DÖW zur NS-Zeit: Kulturschaffende im Visier

Das Gedenken an die Machtergreifung der Nationalsozialisten in Österreich vor 75 Jahren ist für manche Institutionen Anlass, sich spät, aber doch mit ihrer Verstrickung in das NS-System auseinanderzusetzen. So etwa die Akademie der Wissenschaften, die sich mit einem Symposium und einer Ausstellung der Geschichte stellt. Oder die Wiener Philharmoniker, in deren Sog müssen sich jetzt auch die Verantwortlichen für den Carinthischen Sommer mit dem Thema Nationalsozialismus befassen. Ein Musterbeispiel für Verdrängung und allzu späte Reaktion unter öffentlichem Druck.

Mittagsjournal, 12.3.2013

Ehrenring an Schirach

Der Historiker Herbert Matis von der Wirtschaftsuniversität Wien gehört zu einer Arbeitsgruppe, die die Rolle der Akademie der Wissenschaften in der NS-Zeit beleuchtet hat: derartige Jubiläen seien immer ein Ansatz für unangenehme Fragen an Institutionen. Man könne einfach der Vergangenheit nicht ausweichen, sie hole einen immer ein.

Stichwort Philharmoniker, und im Gefolge jetzt das Villacher Musikfestival Carinthischer Sommer: Dessen Gründer Helmut Wobisch, ein SS-Mann und Nazi-Spitzel, war in den 50er Jahren Geschäftsführer der Wiener Philharmoniker. Als solcher soll Wobisch noch 1966 einen Ehrenring an die Nazi-Größe Baldur von Schirach übergeben haben. Den Intendanten des Carinthischen Sommers, Thomas Daniel Schlee, kümmert das nicht: diese Dinge seien nicht neu.

Historiker: Fakten auf den Tisch

Dennoch gibt es seit Wobischs Tod Jahr für Jahr Gedächtniskonzerte. Schlee auf die Frage, ob die abgeschafft werden sollen: dann müsse man das ganze Festival beenden. Die Frage sei, ob man ein solches von einem überzeugten Nazi gegründetes Festival weiterführen soll, das wäre eine mutige Entscheidungsfrage.

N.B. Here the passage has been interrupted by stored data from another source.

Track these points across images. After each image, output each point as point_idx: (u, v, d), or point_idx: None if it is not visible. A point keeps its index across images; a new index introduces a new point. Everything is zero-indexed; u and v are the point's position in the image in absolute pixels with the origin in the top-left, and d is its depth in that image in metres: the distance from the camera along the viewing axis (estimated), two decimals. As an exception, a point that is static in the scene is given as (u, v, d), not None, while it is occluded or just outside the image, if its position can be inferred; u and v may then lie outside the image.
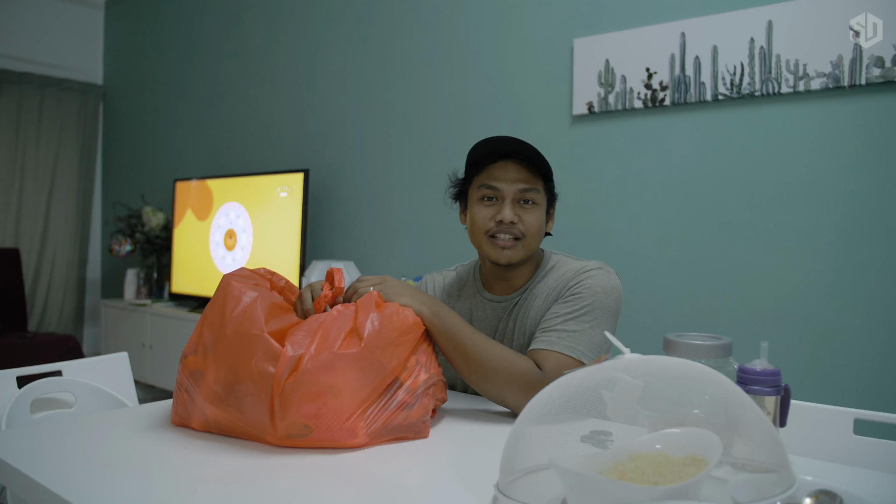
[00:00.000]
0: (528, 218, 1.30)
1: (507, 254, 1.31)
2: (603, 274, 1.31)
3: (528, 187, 1.29)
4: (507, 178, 1.30)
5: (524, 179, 1.29)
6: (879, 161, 2.08)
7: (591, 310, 1.25)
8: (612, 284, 1.30)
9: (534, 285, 1.37)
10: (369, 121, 3.45)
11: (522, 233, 1.30)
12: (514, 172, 1.30)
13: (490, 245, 1.32)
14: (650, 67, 2.46)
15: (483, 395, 1.22)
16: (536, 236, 1.32)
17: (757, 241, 2.29)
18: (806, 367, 2.18)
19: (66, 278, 4.93)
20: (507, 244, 1.30)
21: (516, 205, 1.30)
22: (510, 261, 1.31)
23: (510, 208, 1.29)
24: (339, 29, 3.58)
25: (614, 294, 1.29)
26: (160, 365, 4.06)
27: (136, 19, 4.95)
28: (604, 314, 1.26)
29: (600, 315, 1.26)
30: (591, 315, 1.25)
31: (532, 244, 1.32)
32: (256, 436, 1.03)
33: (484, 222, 1.32)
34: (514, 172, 1.30)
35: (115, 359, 1.57)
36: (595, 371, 0.77)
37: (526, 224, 1.30)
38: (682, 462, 0.73)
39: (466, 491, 0.86)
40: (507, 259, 1.31)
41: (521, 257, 1.32)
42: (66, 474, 0.91)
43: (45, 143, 4.83)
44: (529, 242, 1.31)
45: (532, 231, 1.30)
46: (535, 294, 1.36)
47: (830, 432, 1.20)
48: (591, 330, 1.24)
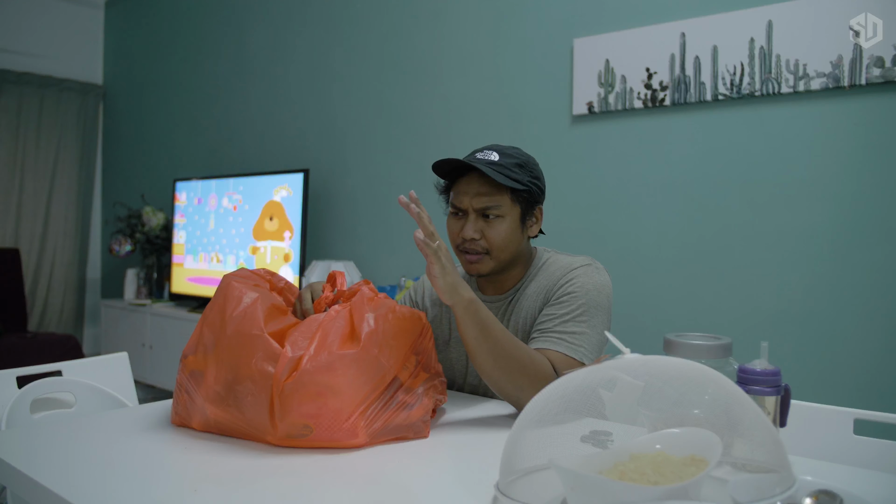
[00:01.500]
0: (490, 232, 1.29)
1: (475, 267, 1.32)
2: (592, 271, 1.32)
3: (489, 204, 1.28)
4: (469, 192, 1.30)
5: (485, 193, 1.28)
6: (879, 161, 2.08)
7: (586, 309, 1.26)
8: (602, 281, 1.31)
9: (526, 284, 1.37)
10: (369, 121, 3.45)
11: (486, 248, 1.30)
12: (477, 187, 1.29)
13: (460, 258, 1.34)
14: (650, 67, 2.46)
15: (497, 391, 1.19)
16: (503, 248, 1.31)
17: (757, 240, 2.29)
18: (806, 367, 2.18)
19: (66, 278, 4.93)
20: (473, 258, 1.31)
21: (480, 219, 1.30)
22: (479, 272, 1.33)
23: (472, 224, 1.29)
24: (339, 29, 3.58)
25: (605, 290, 1.30)
26: (160, 365, 4.05)
27: (136, 19, 4.95)
28: (598, 312, 1.28)
29: (595, 314, 1.27)
30: (587, 315, 1.26)
31: (500, 255, 1.31)
32: (256, 436, 1.03)
33: (452, 237, 1.34)
34: (476, 187, 1.29)
35: (115, 359, 1.57)
36: (595, 371, 0.77)
37: (489, 238, 1.29)
38: (683, 462, 0.73)
39: (466, 491, 0.86)
40: (476, 271, 1.32)
41: (490, 269, 1.32)
42: (66, 474, 0.91)
43: (45, 143, 4.83)
44: (497, 254, 1.31)
45: (496, 244, 1.30)
46: (527, 294, 1.36)
47: (830, 432, 1.20)
48: (591, 330, 1.25)
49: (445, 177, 1.36)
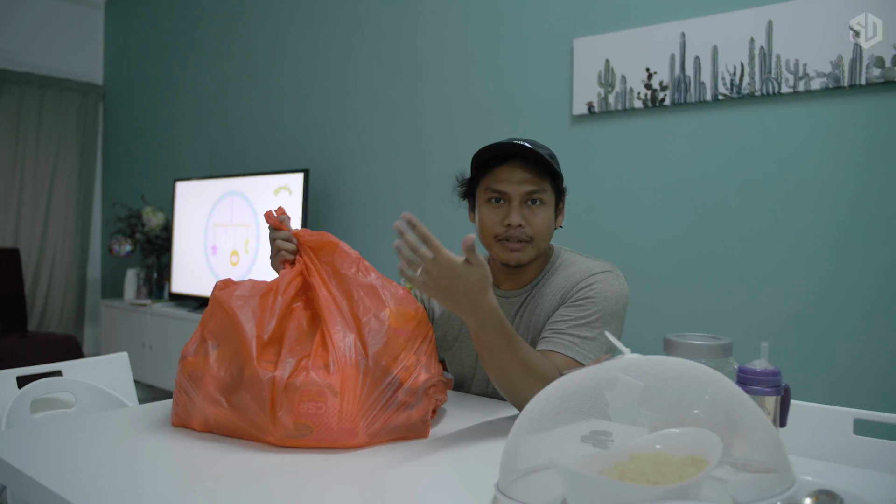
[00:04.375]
0: (535, 219, 1.29)
1: (516, 256, 1.30)
2: (613, 278, 1.31)
3: (534, 188, 1.28)
4: (513, 179, 1.28)
5: (530, 180, 1.28)
6: (879, 161, 2.08)
7: (601, 316, 1.26)
8: (621, 289, 1.30)
9: (543, 282, 1.37)
10: (369, 121, 3.45)
11: (530, 235, 1.29)
12: (521, 173, 1.28)
13: (499, 248, 1.31)
14: (650, 67, 2.46)
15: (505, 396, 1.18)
16: (545, 236, 1.31)
17: (757, 240, 2.29)
18: (806, 367, 2.17)
19: (66, 278, 4.93)
20: (516, 247, 1.29)
21: (523, 206, 1.29)
22: (519, 262, 1.31)
23: (517, 211, 1.28)
24: (339, 29, 3.58)
25: (622, 300, 1.30)
26: (160, 365, 4.05)
27: (136, 19, 4.95)
28: (612, 320, 1.27)
29: (609, 321, 1.27)
30: (602, 322, 1.25)
31: (541, 244, 1.31)
32: (256, 436, 1.03)
33: (492, 226, 1.31)
34: (520, 173, 1.28)
35: (115, 359, 1.57)
36: (595, 371, 0.77)
37: (534, 226, 1.29)
38: (683, 462, 0.73)
39: (466, 491, 0.86)
40: (517, 260, 1.31)
41: (531, 258, 1.32)
42: (66, 474, 0.91)
43: (45, 143, 4.82)
44: (538, 243, 1.31)
45: (540, 232, 1.30)
46: (543, 292, 1.35)
47: (830, 432, 1.20)
48: (601, 337, 1.24)
49: (482, 167, 1.32)
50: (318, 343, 1.04)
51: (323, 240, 1.17)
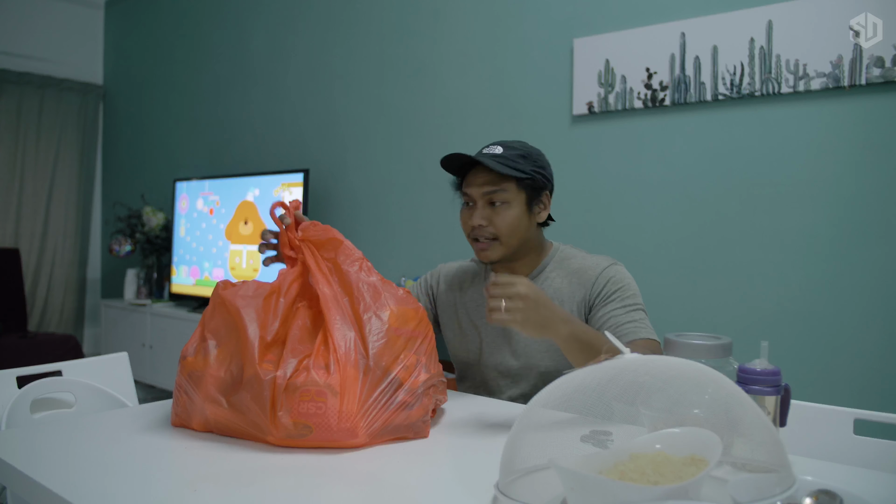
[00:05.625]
0: (497, 219, 1.35)
1: (485, 254, 1.38)
2: (622, 267, 1.42)
3: (493, 189, 1.34)
4: (475, 182, 1.36)
5: (490, 181, 1.34)
6: (879, 161, 2.08)
7: (637, 299, 1.37)
8: (630, 276, 1.42)
9: (546, 274, 1.42)
10: (369, 121, 3.45)
11: (494, 234, 1.36)
12: (482, 176, 1.35)
13: (474, 247, 1.40)
14: (650, 67, 2.46)
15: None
16: (512, 234, 1.36)
17: (757, 240, 2.29)
18: (806, 367, 2.17)
19: (66, 278, 4.93)
20: (483, 246, 1.37)
21: (487, 207, 1.36)
22: (489, 259, 1.38)
23: (479, 212, 1.35)
24: (339, 29, 3.58)
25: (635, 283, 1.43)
26: (160, 365, 4.05)
27: (136, 19, 4.95)
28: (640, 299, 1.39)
29: (641, 300, 1.39)
30: (638, 302, 1.37)
31: (510, 241, 1.37)
32: (256, 436, 1.03)
33: (465, 227, 1.40)
34: (482, 176, 1.35)
35: (115, 359, 1.57)
36: (595, 371, 0.77)
37: (497, 225, 1.35)
38: (683, 462, 0.73)
39: (466, 491, 0.86)
40: (486, 258, 1.38)
41: (500, 255, 1.38)
42: (66, 474, 0.91)
43: (45, 143, 4.82)
44: (506, 241, 1.36)
45: (504, 230, 1.35)
46: (545, 286, 1.41)
47: (830, 432, 1.20)
48: (645, 314, 1.36)
49: (456, 173, 1.41)
50: (320, 342, 1.04)
51: (328, 235, 1.17)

Das habe wenig Sinn. Es sei niemandem gedient, den Carinthischen Sommer einzustellen. Man sollte aber die Fakten auf den Tisch legen und darauf hinweisen, wie die Dinge passiert seien, entgegnet der Historiker Herbert Matis. Und dazu könnte es jetzt kommen, am Freitag werden die Verantwortlichen in Villach beraten, ob über die Nazi-Vergangenheit von Wobisch etwas auf die Homepage gestellt wird - derzeit findet sich dort kein Wort. Und die Obfrau des Vereins Carinthischer Sommer, Walpurga Litschauer, verweist darauf, dass im Vorjahr der 100. Geburtstag von Wobisch mit einem Konzert gewürdigt worden sei und das könnte auch ein gewisser Schlusspunkt sein.

Im Programm des Carinthischen Sommers für 2013 ist für 18. August wieder ein Helmut-Wobisch-Gedächtniskonzert angekündigt. Pikanterweise mit einem Stück von Mendelssohn-Bartholdy und einer Lesung aus Werken von Heine - beide von den Nazis geächtete Künstler.